------ MATERIAL SHOWN

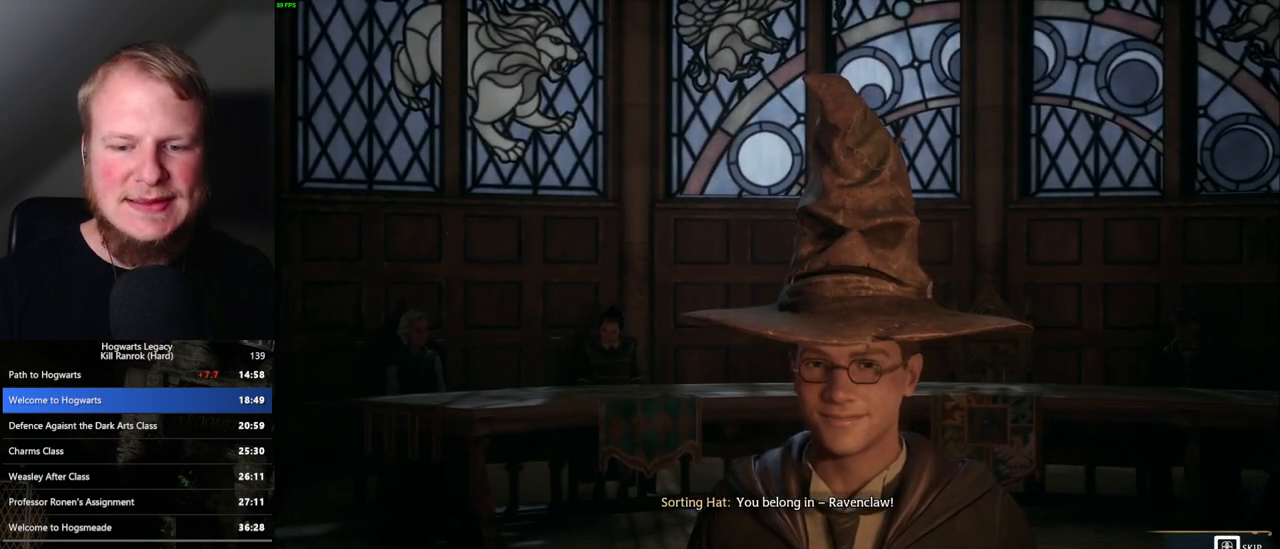
{"keys": [], "mouse": [], "events": [[467, "q", "up"]]}
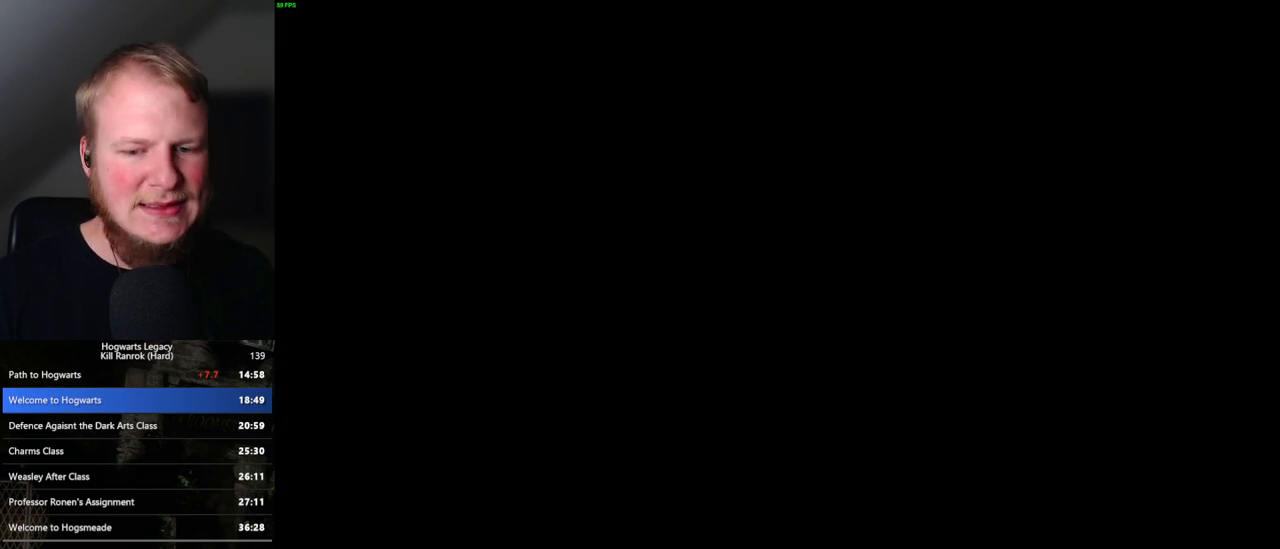
{"keys": ["q"], "mouse": [], "events": [[33, "q", "down"], [367, "q", "up"], [433, "q", "down"]]}
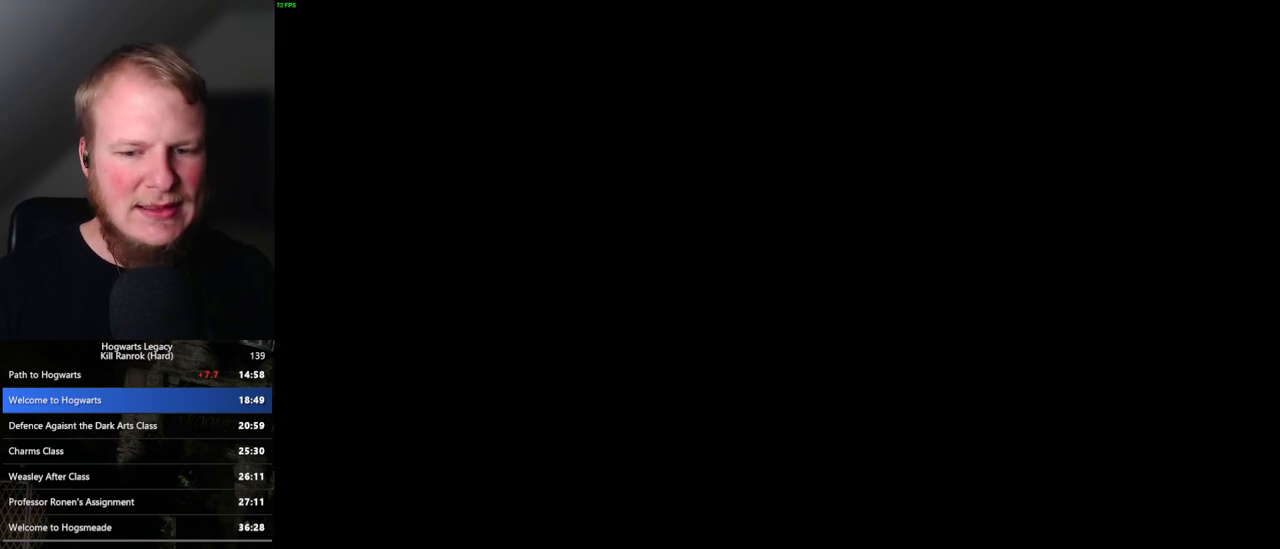
{"keys": [], "mouse": [], "events": [[350, "q", "up"]]}
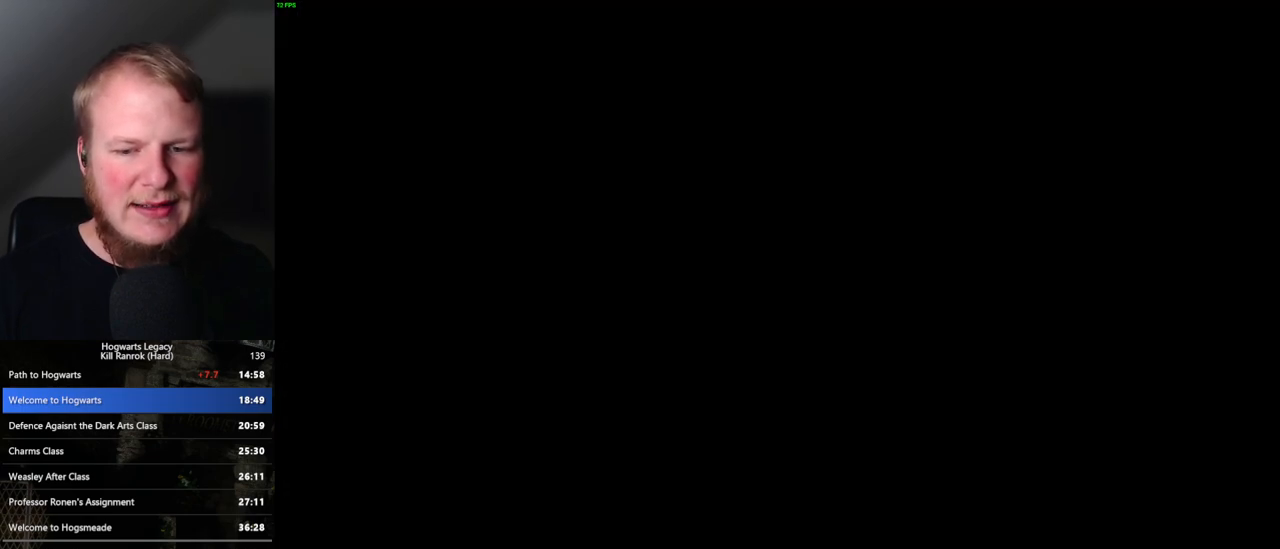
{"keys": [], "mouse": [], "events": []}
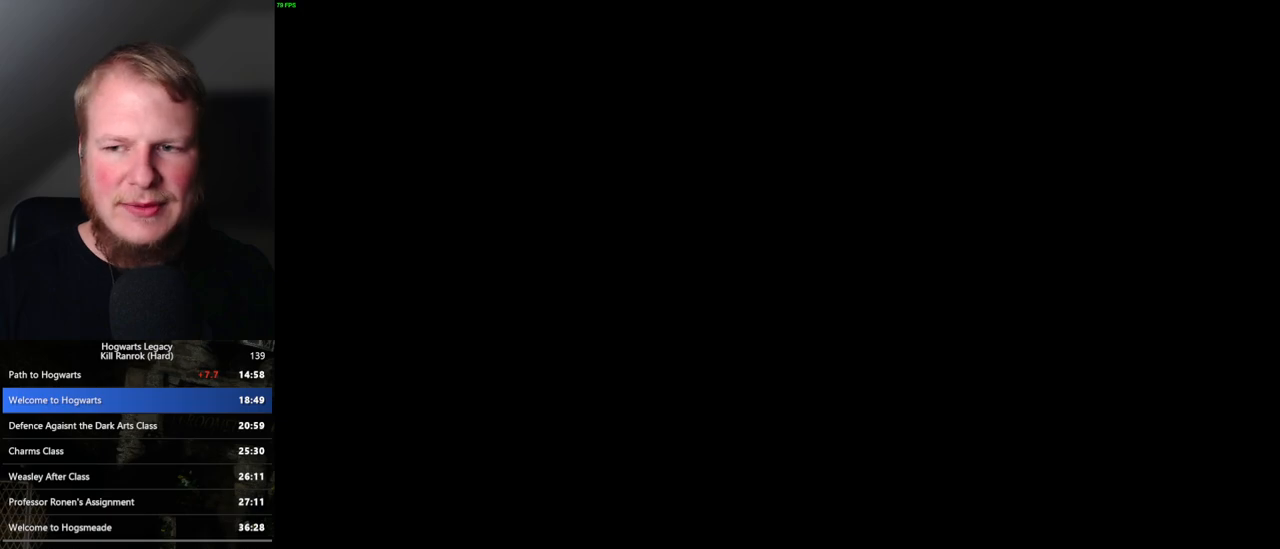
{"keys": [], "mouse": [], "events": []}
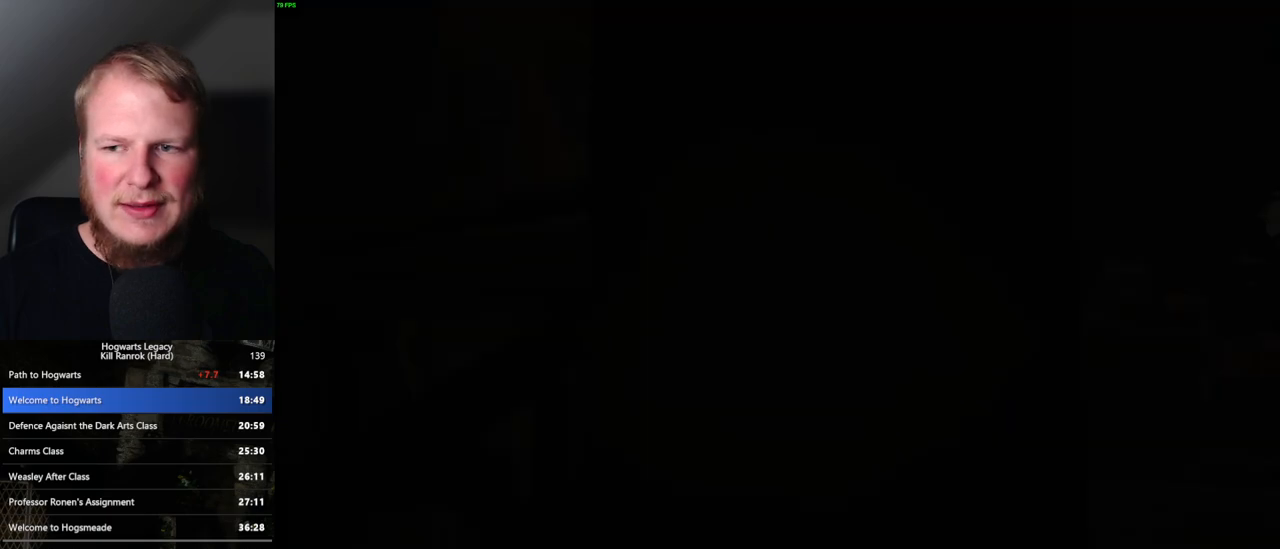
{"keys": ["q"], "mouse": [], "events": [[383, "q", "down"]]}
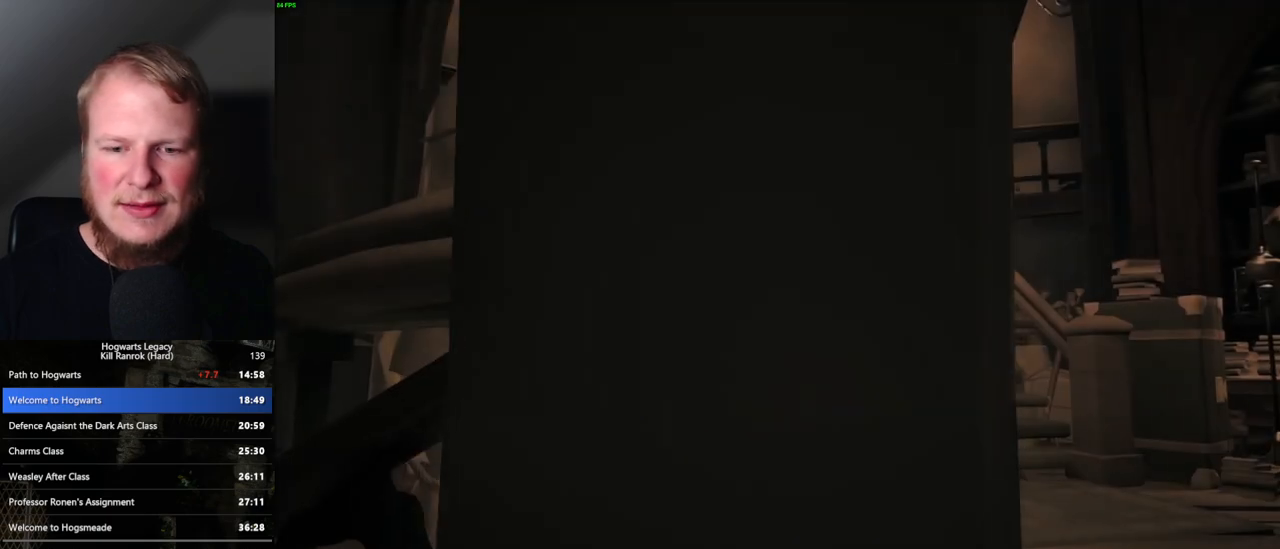
{"keys": ["q"], "mouse": [], "events": [[200, "q", "up"], [383, "q", "down"]]}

------------

**PROBLEM STATEMENT:** Please copy out each line in the entries that mentions the string "down".

**SOLUTION FOR THIS PROBLEM:**
{"keys": ["q"], "mouse": [], "events": [[33, "q", "down"], [367, "q", "up"], [433, "q", "down"]]}
{"keys": ["q"], "mouse": [], "events": [[383, "q", "down"]]}
{"keys": ["q"], "mouse": [], "events": [[200, "q", "up"], [383, "q", "down"]]}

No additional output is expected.